BEGIN Data listing

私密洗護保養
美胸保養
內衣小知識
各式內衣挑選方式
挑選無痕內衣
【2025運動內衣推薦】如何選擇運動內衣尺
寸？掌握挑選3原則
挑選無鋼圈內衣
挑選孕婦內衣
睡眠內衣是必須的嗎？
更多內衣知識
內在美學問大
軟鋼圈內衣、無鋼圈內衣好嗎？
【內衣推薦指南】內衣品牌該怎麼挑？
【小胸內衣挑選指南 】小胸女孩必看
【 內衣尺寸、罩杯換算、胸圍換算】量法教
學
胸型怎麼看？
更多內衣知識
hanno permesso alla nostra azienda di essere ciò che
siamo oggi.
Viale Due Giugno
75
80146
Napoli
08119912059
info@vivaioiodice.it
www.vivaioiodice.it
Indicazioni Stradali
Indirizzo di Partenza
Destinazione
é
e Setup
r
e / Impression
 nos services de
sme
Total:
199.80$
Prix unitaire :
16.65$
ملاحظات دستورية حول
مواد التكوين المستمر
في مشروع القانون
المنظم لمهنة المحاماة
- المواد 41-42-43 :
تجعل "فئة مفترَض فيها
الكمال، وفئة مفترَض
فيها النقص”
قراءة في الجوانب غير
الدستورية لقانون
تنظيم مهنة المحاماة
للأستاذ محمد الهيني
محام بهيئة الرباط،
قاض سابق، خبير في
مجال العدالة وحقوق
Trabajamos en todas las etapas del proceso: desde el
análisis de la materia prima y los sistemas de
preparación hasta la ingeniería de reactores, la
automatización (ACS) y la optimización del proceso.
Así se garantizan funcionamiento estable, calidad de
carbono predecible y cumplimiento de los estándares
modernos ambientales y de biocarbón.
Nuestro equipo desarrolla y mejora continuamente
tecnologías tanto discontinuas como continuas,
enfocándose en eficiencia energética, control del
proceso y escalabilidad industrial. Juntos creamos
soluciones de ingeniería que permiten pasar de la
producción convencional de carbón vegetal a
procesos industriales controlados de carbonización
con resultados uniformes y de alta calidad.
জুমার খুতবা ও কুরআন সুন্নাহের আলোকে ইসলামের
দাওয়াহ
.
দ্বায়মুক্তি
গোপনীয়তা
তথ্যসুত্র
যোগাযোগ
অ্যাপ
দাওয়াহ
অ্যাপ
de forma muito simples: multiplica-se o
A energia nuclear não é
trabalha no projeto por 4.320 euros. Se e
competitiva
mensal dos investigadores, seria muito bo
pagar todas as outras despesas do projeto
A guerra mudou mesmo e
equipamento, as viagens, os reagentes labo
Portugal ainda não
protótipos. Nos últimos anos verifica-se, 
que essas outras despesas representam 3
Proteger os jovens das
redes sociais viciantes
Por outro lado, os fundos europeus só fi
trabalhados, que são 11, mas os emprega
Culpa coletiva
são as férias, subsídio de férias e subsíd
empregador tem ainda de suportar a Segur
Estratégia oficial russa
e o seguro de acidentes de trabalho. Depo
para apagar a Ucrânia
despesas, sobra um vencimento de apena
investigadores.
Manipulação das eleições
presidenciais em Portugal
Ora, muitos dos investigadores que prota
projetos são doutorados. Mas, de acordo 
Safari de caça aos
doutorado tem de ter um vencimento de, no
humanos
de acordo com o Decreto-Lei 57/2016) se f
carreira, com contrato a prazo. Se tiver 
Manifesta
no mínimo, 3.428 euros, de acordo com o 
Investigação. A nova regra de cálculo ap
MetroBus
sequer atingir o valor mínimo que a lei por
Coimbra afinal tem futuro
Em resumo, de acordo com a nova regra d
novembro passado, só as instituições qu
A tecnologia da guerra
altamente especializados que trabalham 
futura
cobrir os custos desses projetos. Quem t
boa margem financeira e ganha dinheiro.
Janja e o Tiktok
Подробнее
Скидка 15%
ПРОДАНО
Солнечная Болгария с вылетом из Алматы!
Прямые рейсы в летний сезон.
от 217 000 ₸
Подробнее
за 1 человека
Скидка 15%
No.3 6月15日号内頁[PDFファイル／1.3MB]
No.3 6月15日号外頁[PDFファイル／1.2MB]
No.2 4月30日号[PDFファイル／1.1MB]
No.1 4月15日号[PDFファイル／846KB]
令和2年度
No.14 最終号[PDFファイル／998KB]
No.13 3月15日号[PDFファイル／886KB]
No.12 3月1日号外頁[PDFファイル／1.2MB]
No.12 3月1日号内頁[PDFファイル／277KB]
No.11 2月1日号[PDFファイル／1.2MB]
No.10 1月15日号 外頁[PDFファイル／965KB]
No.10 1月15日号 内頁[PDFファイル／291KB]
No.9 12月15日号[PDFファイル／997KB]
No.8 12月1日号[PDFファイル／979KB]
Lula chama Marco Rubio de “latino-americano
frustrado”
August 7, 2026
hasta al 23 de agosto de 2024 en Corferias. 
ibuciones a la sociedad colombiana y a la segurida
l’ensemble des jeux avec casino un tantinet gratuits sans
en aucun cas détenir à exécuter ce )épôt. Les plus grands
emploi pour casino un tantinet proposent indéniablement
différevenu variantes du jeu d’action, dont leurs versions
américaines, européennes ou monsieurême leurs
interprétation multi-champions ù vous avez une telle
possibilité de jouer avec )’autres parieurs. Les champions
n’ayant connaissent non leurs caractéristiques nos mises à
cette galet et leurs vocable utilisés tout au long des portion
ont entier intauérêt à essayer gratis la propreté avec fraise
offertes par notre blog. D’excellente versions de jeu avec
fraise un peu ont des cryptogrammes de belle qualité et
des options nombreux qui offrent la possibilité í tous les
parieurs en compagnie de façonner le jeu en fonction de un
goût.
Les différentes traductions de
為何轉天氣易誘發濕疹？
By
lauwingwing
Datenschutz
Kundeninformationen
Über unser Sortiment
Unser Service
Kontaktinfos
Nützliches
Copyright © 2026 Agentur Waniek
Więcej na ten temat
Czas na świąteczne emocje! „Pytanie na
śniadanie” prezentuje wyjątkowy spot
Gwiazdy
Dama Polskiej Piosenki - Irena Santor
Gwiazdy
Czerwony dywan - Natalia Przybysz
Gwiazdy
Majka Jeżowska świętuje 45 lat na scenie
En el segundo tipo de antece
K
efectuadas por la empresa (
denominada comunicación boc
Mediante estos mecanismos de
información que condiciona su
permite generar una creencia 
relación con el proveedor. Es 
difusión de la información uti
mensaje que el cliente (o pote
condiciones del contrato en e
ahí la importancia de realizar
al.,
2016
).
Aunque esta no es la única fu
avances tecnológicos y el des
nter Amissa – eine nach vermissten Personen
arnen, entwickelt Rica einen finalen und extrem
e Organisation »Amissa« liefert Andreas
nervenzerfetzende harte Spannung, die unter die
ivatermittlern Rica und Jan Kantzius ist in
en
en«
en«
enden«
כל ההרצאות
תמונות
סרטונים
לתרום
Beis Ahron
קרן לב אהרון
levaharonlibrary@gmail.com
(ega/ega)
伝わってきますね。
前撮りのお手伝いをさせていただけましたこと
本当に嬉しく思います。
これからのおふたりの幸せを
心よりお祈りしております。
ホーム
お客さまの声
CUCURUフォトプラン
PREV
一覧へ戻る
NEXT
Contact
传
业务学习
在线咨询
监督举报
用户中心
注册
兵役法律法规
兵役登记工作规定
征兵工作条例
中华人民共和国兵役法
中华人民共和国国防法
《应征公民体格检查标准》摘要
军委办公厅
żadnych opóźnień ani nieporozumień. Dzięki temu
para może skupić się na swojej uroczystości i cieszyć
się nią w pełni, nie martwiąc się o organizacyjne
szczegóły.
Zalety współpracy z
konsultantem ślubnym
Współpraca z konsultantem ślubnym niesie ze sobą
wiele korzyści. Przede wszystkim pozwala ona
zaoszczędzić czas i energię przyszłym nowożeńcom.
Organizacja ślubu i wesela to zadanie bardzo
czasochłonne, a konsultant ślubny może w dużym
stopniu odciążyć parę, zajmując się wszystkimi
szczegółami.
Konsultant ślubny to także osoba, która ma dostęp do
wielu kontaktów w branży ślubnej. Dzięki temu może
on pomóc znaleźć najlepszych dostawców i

END Data listing

== What is being asked ==
Return, unchanged, the run of lines above that opens with the line containing "soluciones de ingeniería" and closes with the line containing "carreira, com contrato a prazo. Se tiver". Include both.

== Solved exercise ==
soluciones de ingeniería que permiten pasar de la
producción convencional de carbón vegetal a
procesos industriales controlados de carbonización
con resultados uniformes y de alta calidad.
জুমার খুতবা ও কুরআন সুন্নাহের আলোকে ইসলামের
দাওয়াহ
.
দ্বায়মুক্তি
গোপনীয়তা
তথ্যসুত্র
যোগাযোগ
অ্যাপ
দাওয়াহ
অ্যাপ
de forma muito simples: multiplica-se o
A energia nuclear não é
trabalha no projeto por 4.320 euros. Se e
competitiva
mensal dos investigadores, seria muito bo
pagar todas as outras despesas do projeto
A guerra mudou mesmo e
equipamento, as viagens, os reagentes labo
Portugal ainda não
protótipos. Nos últimos anos verifica-se, 
que essas outras despesas representam 3
Proteger os jovens das
redes sociais viciantes
Por outro lado, os fundos europeus só fi
trabalhados, que são 11, mas os emprega
Culpa coletiva
são as férias, subsídio de férias e subsíd
empregador tem ainda de suportar a Segur
Estratégia oficial russa
e o seguro de acidentes de trabalho. Depo
para apagar a Ucrânia
despesas, sobra um vencimento de apena
investigadores.
Manipulação das eleições
presidenciais em Portugal
Ora, muitos dos investigadores que prota
projetos são doutorados. Mas, de acordo 
Safari de caça aos
doutorado tem de ter um vencimento de, no
humanos
de acordo com o Decreto-Lei 57/2016) se f
carreira, com contrato a prazo. Se tiver 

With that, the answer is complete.